(Dataset rows)
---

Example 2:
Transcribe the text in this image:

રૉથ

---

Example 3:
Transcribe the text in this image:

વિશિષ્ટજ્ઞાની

_Aim_.
Can you arrange the lines of the records as a JSON list of strings, one string per line, leaving out blank lines?

_Response to the exercise_.
[
  "---",
  "Example 2:",
  "Transcribe the text in this image:",
  "રૉથ",
  "---",
  "Example 3:",
  "Transcribe the text in this image:",
  "વિશિષ્ટજ્ઞાની"
]